FLIF is based on MANIAC compression. MANIAC (Meta-Adaptive Near-zero Integer Arithmetic Coding) is an algorithm for entropy coding developed by Jon Sneyers and Pieter Wuille. It is a variant of CABAC (context-adaptive binary arithmetic coding), where instead of using a multi-dimensional array of quantized local image information, the contexts are nodes of decision trees which are dynamically learned at encode time. This means a much more image-specific context model can be used, resulting in better compression.

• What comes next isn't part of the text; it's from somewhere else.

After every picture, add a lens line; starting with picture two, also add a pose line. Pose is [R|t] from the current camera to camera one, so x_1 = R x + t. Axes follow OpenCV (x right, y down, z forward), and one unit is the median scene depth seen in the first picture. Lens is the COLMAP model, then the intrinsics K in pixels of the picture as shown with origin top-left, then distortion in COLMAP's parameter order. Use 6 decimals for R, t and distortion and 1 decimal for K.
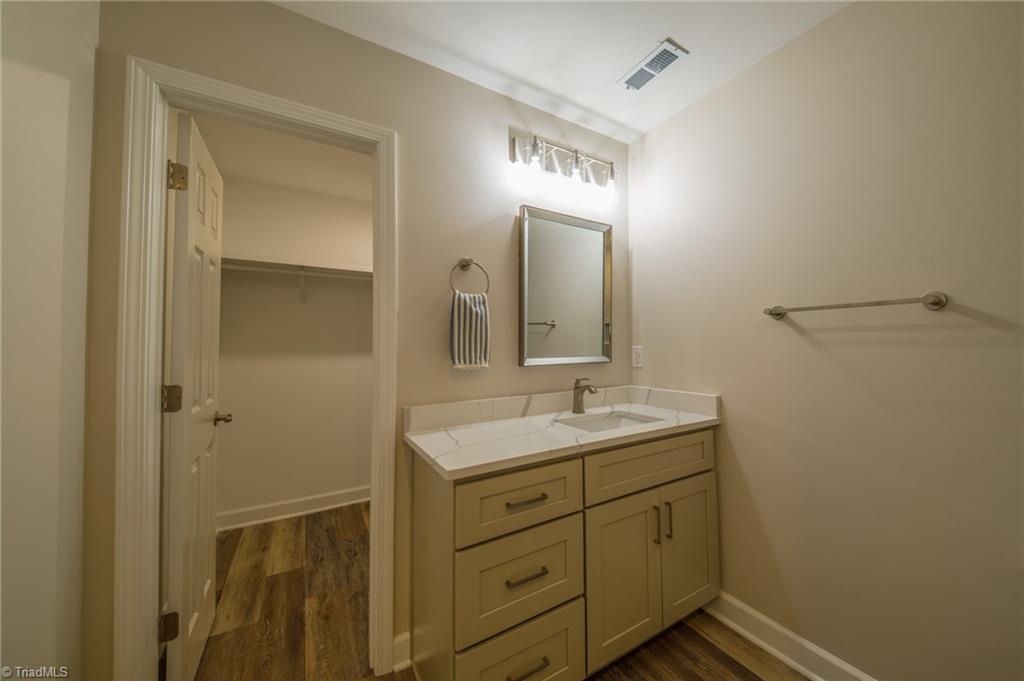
lens RADIAL K [[358.8, 0, 510.2], [0, 358.8, 336.4], [0, 0, 1]] dist [0.016990, -0.016535]
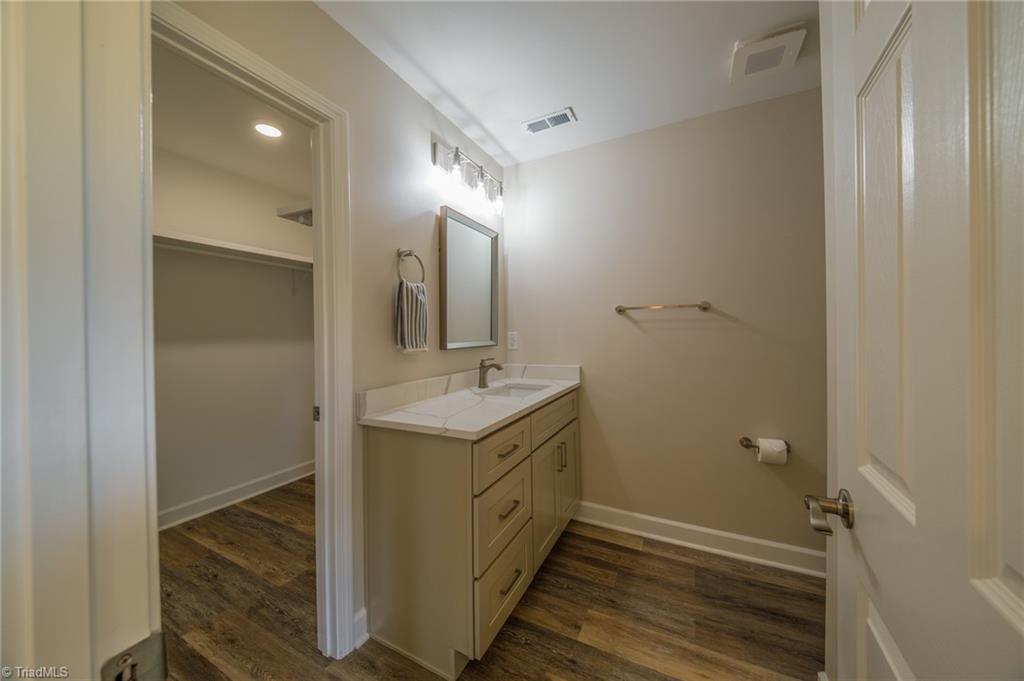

Moreover, FLIF supports a form of progressive interlacing (essentially a generalization/improvement of PNG's Adam7 interlacing) which means that any prefix (e.g. partial download) of a compressed file can be used as a reasonable lossy encoding of the entire image. In contrast to other interlacing image formats (e.g. PNG or GIF), interlaced FLIF encoding takes the interlacing into account in the pixel estimation and in the MANIAC context model. As a result, the overhead of interlacing is small, and in some cases (e.g. photographs) interlaced FLIF files are even smaller than non-interlaced ones.

Many more technical details can be found in the publications section of this website.

FLIF sponsors

FLIF development is currently sponsored by Cloudinary, the image back-end for web and mobile developers. Obviously Cloudinary fully supports the FLIF format, both as an input format and an output format.